*** Opening of Information given ***

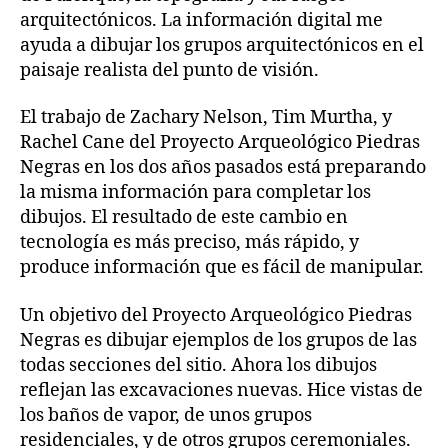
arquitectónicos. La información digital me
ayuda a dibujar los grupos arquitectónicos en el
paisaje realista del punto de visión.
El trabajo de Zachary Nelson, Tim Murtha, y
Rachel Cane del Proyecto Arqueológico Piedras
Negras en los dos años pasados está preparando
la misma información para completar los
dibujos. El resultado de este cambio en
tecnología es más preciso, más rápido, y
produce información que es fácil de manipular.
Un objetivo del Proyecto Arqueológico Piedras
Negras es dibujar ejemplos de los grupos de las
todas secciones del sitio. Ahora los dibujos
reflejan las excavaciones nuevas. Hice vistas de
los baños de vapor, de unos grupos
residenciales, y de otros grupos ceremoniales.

*** Close of Information given ***
*** Opening of Information given ***

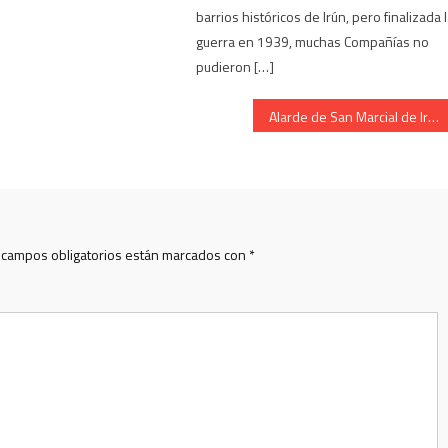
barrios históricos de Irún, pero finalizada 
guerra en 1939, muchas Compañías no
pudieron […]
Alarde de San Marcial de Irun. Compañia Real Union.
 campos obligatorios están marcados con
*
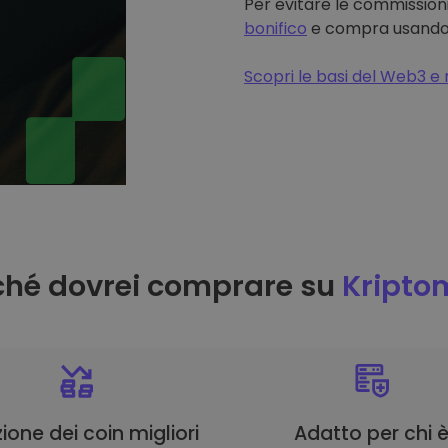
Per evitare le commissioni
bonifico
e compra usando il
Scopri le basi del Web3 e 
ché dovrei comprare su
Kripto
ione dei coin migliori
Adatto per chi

*** Close of Information given ***
*** Opening of Information given ***

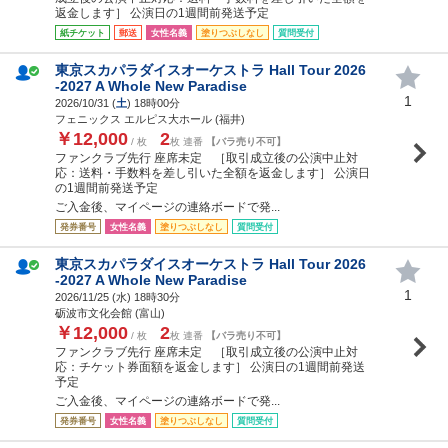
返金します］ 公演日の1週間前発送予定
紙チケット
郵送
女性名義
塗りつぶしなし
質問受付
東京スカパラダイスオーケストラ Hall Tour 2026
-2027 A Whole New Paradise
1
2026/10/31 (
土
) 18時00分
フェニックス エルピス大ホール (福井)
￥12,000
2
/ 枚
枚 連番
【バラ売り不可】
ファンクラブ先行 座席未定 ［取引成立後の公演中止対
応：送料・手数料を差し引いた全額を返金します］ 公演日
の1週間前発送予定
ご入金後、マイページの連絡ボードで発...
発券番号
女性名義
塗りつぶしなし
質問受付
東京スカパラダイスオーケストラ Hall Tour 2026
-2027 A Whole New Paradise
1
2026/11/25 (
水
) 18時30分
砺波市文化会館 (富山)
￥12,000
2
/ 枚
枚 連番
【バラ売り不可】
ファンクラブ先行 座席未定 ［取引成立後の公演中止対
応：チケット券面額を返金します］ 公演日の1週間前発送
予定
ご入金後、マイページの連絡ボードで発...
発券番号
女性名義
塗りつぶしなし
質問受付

*** Close of Information given ***

#### [What needs to be done]
Please count the lines in the records that contain "Proyecto" and reply with the count alone.

#### [Response for this exercise]
2